Show the work and explain the strategy. Direct clients are more interested in whatever business results your work has created.

👉 Being able to speak this way—about KPIs or retention or conversions—positions you to partner with studios in a higher capacity instead of just being just a hired gun. Solve mo’ problems, make mo’ money.

How will you work with their team?

What does your process look like? What should the client expect? Direct clients, in my experience, typically prefer that you be the expert and drive the process.

This information will be found on my homepage as a featured article that explains the phases of production, perhaps with a video!

Testimonials from business clients

Probably obvious, but words from direct clients are more powerful than a logo wall. Include headshots if possible.

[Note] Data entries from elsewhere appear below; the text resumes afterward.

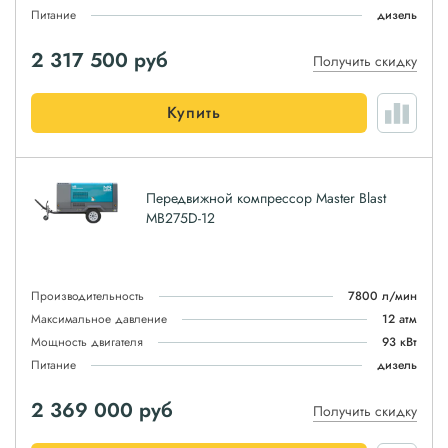
Питание
дизель
2 317 500
руб
Получить скидку
Купить
Передвижной компрессор Master Blast
MB275D-12
Производительность
7800 л/мин
Максимальное давление
12 атм
Мощность двигателя
93 кВт
Питание
дизель
2 369 000
руб
Получить скидку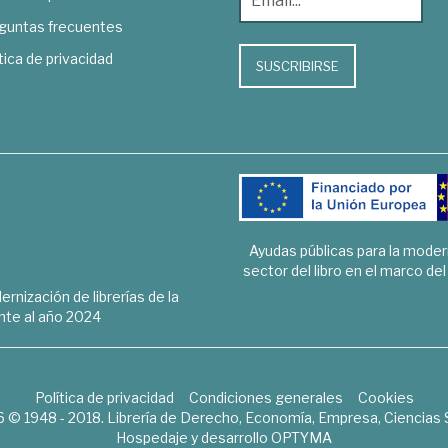
guntas frecuentes
tica de privacidad
SUSCRIBIRSE
Ayudas públicas para la mode
sector del libro en el marco de
rnización de librerías de la
te al año 2024
Política de privacidad
Condiciones generales
Cookies
6 © 1948 - 2018. Librería de Derecho, Economía, Empresa, Ciencias 
Hospedaje y desarrollo
OPTYMA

The only people who say SEO is dead are those who don’t. The motion design industry as a whole, doesn’t— not often. Which is just screaming opportunity.

Write. A. Blog. Optimize it for what your client is searching for. Quality > quantity.

Web design SEO tips:

  • “Above the fold” means what’s visible before you have to scroll the page. Google places huge importance on this in their rankings.
  • Use live text (not baked into an image or video) with your name as an h1 header, followed by at least one h2 tagline with your keywords describing what you do and where you’re based.
  • Use your h tags intentionally throughout any long-form writing, including case studies.

Operate like a freelancer, think like a studio

Staying small is powerful. You can provide flexibility and quality service without all the middlemen and overhead. Plus, the tools just keep getting better. One person can do more than a team 10 years ago. Maybe even less. Help clients capitalize on that.